I'm also feeling significantly better, thanks.
Six things to read today:
Fifth District Independent candidate Roy Nielsen took the first step towards credibility today: Yepsen said he's not crazy. Which may mean he really IS crazy, but nonetheless, it's the best press he's received (or probably will receive) in the race. He probably projects to about 20-25% of the vote, about the same percentage Joyce Schulte is going to get.
As an aside, the Register published a picture, contact information and website for Roy Nielsen, but failed to do so for any of his three opponents. That's disappointingly bad journalism.
Lonny Bartels of Urbandale helps prove my point that Lamberti, Boswell, Nussle and Culver are decreasing turnout with negative ads:
Based on all this negative campaigning, and based on Chet Culver's and Jim Nussle's own opinions of each other, neither candidate is capable of serving Iowa. Therefore, I will vote for neither.
I think a lot of people are arriving or will arrive at the same decision.
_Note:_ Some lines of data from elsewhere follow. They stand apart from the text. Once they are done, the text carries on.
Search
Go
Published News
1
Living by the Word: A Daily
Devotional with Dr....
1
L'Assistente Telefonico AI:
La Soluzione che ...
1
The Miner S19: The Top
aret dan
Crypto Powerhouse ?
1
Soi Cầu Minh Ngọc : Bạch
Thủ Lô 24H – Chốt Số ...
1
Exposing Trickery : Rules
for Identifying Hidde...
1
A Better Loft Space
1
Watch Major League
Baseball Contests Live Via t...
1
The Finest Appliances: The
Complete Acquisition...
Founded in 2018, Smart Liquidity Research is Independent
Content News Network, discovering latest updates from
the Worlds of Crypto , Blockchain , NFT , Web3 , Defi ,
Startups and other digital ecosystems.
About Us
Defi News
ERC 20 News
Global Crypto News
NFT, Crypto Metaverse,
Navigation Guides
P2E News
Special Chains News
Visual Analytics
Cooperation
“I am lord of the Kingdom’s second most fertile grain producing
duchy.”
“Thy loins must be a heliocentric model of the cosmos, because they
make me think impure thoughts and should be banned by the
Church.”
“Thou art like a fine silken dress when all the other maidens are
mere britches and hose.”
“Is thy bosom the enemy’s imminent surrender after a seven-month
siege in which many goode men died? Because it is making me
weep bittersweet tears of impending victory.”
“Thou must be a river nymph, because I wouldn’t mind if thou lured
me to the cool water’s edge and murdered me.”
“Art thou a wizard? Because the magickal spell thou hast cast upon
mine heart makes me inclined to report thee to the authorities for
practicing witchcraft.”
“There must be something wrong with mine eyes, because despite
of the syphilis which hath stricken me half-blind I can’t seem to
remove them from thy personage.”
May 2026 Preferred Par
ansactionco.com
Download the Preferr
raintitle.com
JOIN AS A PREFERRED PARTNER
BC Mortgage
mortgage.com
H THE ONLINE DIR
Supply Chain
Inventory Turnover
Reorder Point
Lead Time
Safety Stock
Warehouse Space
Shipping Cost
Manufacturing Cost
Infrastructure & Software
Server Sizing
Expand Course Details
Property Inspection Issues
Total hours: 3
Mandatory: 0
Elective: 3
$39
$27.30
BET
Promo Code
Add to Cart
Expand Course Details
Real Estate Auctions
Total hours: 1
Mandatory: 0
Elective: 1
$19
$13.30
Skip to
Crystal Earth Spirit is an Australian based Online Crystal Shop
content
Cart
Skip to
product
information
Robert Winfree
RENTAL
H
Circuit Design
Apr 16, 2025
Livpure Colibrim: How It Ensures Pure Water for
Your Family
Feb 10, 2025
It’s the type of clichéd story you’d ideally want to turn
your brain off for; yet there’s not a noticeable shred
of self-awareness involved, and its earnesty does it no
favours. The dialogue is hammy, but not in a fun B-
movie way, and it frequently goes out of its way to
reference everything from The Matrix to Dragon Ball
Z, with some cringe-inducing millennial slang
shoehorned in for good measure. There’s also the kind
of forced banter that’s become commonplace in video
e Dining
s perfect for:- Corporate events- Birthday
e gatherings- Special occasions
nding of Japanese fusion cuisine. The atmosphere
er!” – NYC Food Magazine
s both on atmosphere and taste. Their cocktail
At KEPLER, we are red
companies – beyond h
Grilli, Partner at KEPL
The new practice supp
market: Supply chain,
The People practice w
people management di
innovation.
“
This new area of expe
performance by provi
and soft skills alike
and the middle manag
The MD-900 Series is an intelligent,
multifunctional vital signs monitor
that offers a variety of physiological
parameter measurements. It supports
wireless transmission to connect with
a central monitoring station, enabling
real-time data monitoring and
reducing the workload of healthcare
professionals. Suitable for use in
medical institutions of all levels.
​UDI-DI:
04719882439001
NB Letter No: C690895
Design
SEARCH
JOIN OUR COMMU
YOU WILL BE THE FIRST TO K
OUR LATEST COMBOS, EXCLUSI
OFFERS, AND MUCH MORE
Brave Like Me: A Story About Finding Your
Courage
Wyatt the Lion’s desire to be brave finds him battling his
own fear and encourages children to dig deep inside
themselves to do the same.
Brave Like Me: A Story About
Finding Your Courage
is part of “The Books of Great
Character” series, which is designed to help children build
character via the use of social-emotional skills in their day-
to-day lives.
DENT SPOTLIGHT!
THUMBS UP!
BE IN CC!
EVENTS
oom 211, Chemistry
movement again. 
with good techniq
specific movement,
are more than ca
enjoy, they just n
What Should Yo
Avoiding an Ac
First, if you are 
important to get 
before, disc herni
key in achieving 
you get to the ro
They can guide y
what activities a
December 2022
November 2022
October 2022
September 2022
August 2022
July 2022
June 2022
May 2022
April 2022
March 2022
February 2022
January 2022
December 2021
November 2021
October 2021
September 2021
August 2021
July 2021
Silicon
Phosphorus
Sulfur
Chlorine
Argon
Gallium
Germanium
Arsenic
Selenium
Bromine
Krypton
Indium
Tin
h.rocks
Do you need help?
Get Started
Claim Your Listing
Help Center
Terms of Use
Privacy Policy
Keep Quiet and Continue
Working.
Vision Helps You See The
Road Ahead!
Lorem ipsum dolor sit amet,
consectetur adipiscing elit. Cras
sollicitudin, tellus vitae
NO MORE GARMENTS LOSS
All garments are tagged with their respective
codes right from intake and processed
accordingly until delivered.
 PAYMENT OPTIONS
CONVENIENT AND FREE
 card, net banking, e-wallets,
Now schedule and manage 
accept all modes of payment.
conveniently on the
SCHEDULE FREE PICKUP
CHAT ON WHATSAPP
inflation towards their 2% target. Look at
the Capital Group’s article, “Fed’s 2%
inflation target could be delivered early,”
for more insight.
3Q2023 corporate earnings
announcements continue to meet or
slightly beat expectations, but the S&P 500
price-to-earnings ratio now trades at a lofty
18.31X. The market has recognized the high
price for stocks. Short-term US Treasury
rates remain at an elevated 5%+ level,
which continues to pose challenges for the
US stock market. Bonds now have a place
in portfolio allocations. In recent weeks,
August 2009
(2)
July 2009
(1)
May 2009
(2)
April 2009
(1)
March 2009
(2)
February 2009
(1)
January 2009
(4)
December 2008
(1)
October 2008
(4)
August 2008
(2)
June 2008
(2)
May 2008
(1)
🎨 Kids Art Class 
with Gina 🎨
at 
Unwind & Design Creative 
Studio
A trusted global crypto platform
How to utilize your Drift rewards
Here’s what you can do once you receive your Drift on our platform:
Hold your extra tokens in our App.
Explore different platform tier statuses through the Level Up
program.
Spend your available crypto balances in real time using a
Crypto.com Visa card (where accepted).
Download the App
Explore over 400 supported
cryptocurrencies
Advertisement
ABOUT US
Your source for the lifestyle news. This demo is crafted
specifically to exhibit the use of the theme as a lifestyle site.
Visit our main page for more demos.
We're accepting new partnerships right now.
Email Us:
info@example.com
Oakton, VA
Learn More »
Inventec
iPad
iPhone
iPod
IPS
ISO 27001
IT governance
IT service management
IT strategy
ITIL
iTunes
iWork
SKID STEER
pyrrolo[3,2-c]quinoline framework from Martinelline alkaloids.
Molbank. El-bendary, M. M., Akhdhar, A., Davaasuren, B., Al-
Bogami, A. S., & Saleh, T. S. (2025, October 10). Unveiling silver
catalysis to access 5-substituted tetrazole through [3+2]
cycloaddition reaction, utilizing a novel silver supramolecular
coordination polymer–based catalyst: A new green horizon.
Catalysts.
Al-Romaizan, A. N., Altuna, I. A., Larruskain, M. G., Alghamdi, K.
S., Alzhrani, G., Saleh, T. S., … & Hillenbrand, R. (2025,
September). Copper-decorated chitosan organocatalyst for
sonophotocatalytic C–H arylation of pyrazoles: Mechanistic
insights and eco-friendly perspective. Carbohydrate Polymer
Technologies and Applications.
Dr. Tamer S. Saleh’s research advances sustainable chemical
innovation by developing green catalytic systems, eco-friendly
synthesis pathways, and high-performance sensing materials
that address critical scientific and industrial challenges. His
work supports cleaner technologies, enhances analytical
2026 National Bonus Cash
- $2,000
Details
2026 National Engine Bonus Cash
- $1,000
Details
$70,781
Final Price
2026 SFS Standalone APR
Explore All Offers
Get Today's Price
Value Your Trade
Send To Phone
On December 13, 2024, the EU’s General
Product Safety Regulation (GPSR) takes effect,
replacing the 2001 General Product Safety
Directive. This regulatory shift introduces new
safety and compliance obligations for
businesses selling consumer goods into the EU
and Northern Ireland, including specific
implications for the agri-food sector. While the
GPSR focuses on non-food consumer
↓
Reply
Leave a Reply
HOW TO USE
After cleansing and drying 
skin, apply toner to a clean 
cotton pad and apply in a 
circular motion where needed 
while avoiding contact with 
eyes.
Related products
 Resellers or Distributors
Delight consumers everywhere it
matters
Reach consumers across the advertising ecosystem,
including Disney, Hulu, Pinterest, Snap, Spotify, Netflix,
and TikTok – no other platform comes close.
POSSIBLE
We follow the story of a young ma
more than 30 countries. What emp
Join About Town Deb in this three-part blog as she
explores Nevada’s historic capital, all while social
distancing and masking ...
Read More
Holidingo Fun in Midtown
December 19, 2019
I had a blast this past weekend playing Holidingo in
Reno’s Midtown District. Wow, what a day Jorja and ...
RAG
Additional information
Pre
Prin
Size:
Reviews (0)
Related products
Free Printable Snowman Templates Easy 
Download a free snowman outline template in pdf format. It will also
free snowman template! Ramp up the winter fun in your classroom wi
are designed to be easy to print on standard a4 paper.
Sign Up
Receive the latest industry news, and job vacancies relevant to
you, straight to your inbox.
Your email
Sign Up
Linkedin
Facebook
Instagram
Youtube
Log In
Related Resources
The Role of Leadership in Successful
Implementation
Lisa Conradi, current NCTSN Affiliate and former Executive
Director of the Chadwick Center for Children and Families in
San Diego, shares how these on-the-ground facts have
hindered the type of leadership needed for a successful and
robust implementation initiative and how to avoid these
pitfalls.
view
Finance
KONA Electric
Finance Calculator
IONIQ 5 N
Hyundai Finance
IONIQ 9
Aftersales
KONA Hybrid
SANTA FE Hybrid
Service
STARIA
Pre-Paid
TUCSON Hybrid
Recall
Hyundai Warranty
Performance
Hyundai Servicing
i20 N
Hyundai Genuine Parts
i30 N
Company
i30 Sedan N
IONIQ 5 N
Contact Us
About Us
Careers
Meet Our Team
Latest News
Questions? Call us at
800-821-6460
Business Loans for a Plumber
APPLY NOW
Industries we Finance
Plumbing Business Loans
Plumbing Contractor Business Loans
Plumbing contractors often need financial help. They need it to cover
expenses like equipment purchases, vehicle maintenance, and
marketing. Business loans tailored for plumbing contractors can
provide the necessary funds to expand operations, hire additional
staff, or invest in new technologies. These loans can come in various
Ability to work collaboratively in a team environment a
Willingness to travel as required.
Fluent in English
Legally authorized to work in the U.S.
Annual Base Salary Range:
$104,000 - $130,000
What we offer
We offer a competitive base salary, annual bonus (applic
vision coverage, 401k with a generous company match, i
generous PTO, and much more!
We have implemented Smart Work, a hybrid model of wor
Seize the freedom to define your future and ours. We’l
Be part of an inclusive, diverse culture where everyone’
Most probably won't individually alert the Register.
When hype can backfire: Iowa Democrats lead by over 50,000 in the race to get the most absentee ballots in place before November 7. I worried about this in 2004, and I'm worried about it again now. In 2004, Democrats had a huge lead in absentee ballots, they publicized it, and a small portion of poll voters may have decided the race was already decided and they didn't need to vote anymore. Then we lost Iowa by a small portion of voters. Every race is different, but if Nussle wins by a small margin, I may point back to this day.
You can't spell pandemic without panic.
I'd like to shoot Johnny Knoxville in the balls too. I could care less if he's wearing a Kum & Go t-shirt while I do it. Furthermore, who cares? If Zach Braff had worn a "Casey's General Store" t-shirt in The Last Kiss, would it make the Register?
I saw The Last Kiss over the weekend. You should too.
The Iowa Renewable Fuels Association says the use of E85 is climbing, with Iowans purchasing 570,961 gallons of it during the second quarter of 2006. Two thoughts:
1) I wish they would separate that figure out, so I'd know how many of those gallons went into state vehicles and how many were purchased by individual consumers. I think that would tell us much more about the trends involved.
2) Selling more E85 is great, but Iowa is on pace to generate 2.2 billion gallons of ethanol, enough to make almost 2.6 billion gallons of E85, just considering the ethanol refineries currently in place and those in the pipeline. So it would appear we've still got about 2,599,429,039 gallons of E85 to find a home for. The market would have to grow 4554% for that to happen.
My biggest fear with the ethanol obsession right now is that instead of creating the "jobs with a future" the Department of Economic Development would say we're creating, we're actually creating short term jobs riding on a bubble which already has holes in it.